Spesimen pertama tersebut dikaji oleh kurator museum, Marjorie Courtenay-Latimer hingga akhirnya dideskripsi sebagai jenis baru dengan nama Latimeria chalumnae, oleh iktiologist Professor J. L. B. Smith.
Beberapa tahun kemudian, spesimen lainnya di West Indian Ocean ditemukan di Comoros, Kenya, Tanzania, Mozambique, Madagaskar, iSimangaliso Wetland Park dan Kwazulu-Natal di Afrika Selatan.
Spesies kedua ditemukan untuk pertama kalinya oleh Mark V. Erdmann pada 1997, di pasar ikan Sulawesi Utara. Kemudian, spesimen kedua tertangkap lagi oleh nelayan pada 1998 yang selanjutnya dideskripsi sebagai jenis baru dengan nama Latimeria menadoensis, [Pouyaud et al., 1999]. Penemuan spesies Coelacanth di Indonesia telah membuka pemahaman peneliti bahwa distribusi ikan ini sangat luas, tidak hanya di Afrika.
“Kedua spesies di atas termasuk kategori terancam, saat ini Afrika Coelacanth berstatus Critically Endangered, sedangkan Sulawesi Coelacanth berstatus Vulnerable berdasarkan Daftar Merah IUCN. Kedua spesies tersebut masuk ke dalam daftar CITES Appendix 1,” ungkap Kadarusman, dosen dan peneliti Polteknik Kelautan dan Perikanan Sorong.
Di Indonesia, pada tanggal 1 Juli 2018, ikan coelacanth ditemukan secara tidak sengaja oleh seorang bernama Santoso, anggota Club Mancing Mania Kota Sorong dan anggota Batalyon Marinir Pertahanan Pangkalan XIV Sorong.

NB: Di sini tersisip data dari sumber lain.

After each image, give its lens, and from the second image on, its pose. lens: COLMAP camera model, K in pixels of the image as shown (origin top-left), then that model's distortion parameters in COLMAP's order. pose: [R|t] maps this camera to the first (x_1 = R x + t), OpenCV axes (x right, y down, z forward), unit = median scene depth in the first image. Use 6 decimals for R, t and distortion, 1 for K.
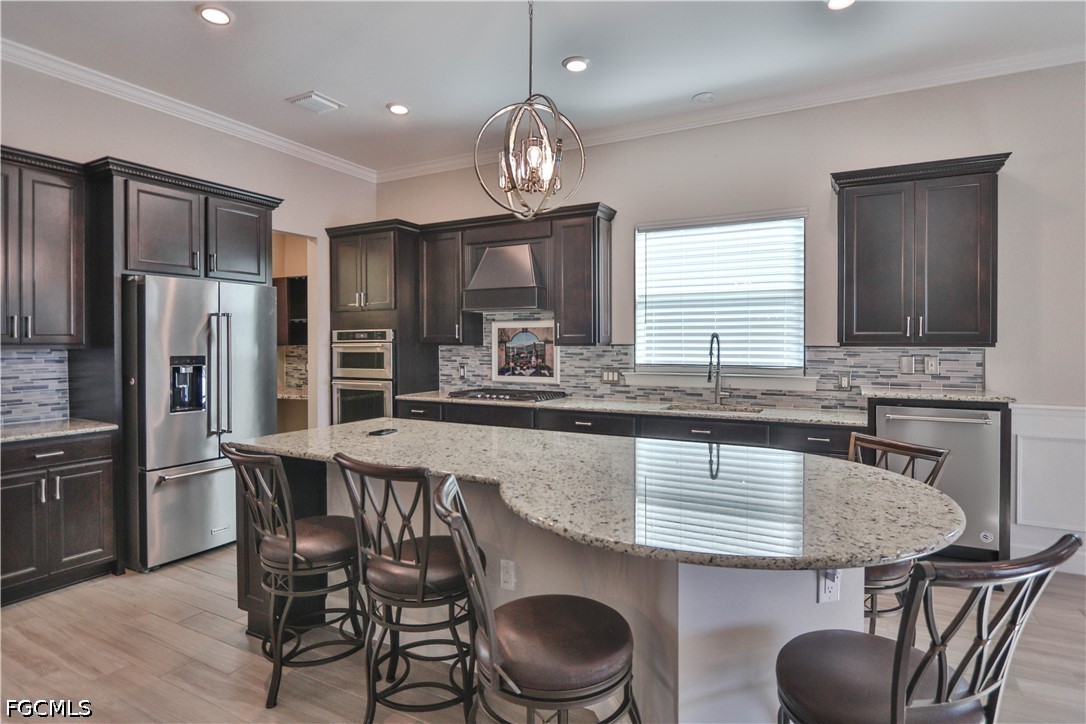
lens RADIAL K [[574.4, 0, 504.9], [0, 574.4, 357.0], [0, 0, 1]] dist [-0.017762, 0.000047]
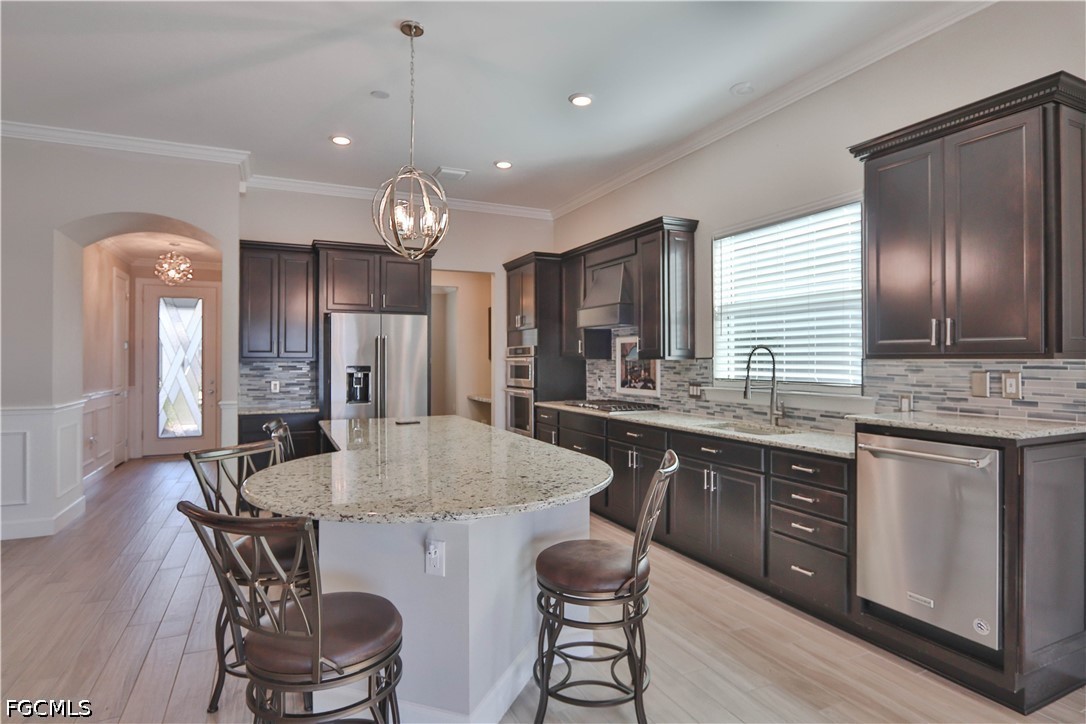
lens RADIAL K [[562.6, 0, 548.8], [0, 562.6, 360.3], [0, 0, 1]] dist [-0.007169, -0.000854]
pose [[0.825284, 0.000756, -0.564718, 0.520848], [-0.014184, 0.999711, -0.019390, 0.004019], [0.564540, 0.024012, 0.825056, 0.076895]]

Ikan tersebut tertangkap pancing di perairan Waigeo, Raja Ampat, Papua Barat. Pada saat itu, cuaca cerah dan keadaan gelombang tenang. Santoso mengunggah gambar ikan tersebut di laman Facebook-nya, untuk menanyakan jenis dari ikan tersebut, sekaligus menanyakan instansi terkait yang dapat dihubungi untuk melaporkan penemuan tersebut.
Berdasarkan analisis kekerabatan menunjukkan bahwa spesimen Raja Ampat adalah benar-benar ikan purba Coelacanth dengan Genus [Latimeria], Famili [Latimeriidae], Ordo [Coelacanthiformes], Kelas [Sarcopterygii], Phylum [Chordata]. Analisis tersebut menunjukkan pula bahwa grup besar Coelacanth terbagi menjadi dua bagian, yaitu grup Afrika [West Indian Ocean] dengan grup Indonesia. Menariknya, grup Indonesia terbagi lagi kedalam dua sub grup yaitu Manado dan Raja Ampat.
Populasi Raja Ampat telah menambah khasanah peta sebaran ikan purba Coelacanth di dunia dan di kepulauan Indonesia. Dengan demikian, populasi dari Indonesia dapat ditemukan di perairan Manado-Sulawesi Utara, Biak-Papua dan Raja Ampat-Papua Barat.
Coelacanth diperkirakan telah ada sejak Zaman Devonian sekitar 400 juta tahun silam. Periode ini disebut juga Zaman Ikan yang mengacu pada evolusi beberapa kelompok ikan.
Mengapa disebut ikan purba? Ini dikarenakan, ikan yang seumurannya sudah tidak ada lagi, sudah menjadi fosil. Sementara coelacanth masih hidup sampai sekarang.
Di Indonesia, L. menadoensis atau dinamakan ikan raka laut ini, berstatus dilindungi berdasarkan Peraturan Menteri Lingkungan Hidup dan Kehutanan Nomor P.106/MENLHK/SEKJEN/KUM.1/12/2018 tentang Jenis Tumbuhan dan Satwa yang Dilindungi.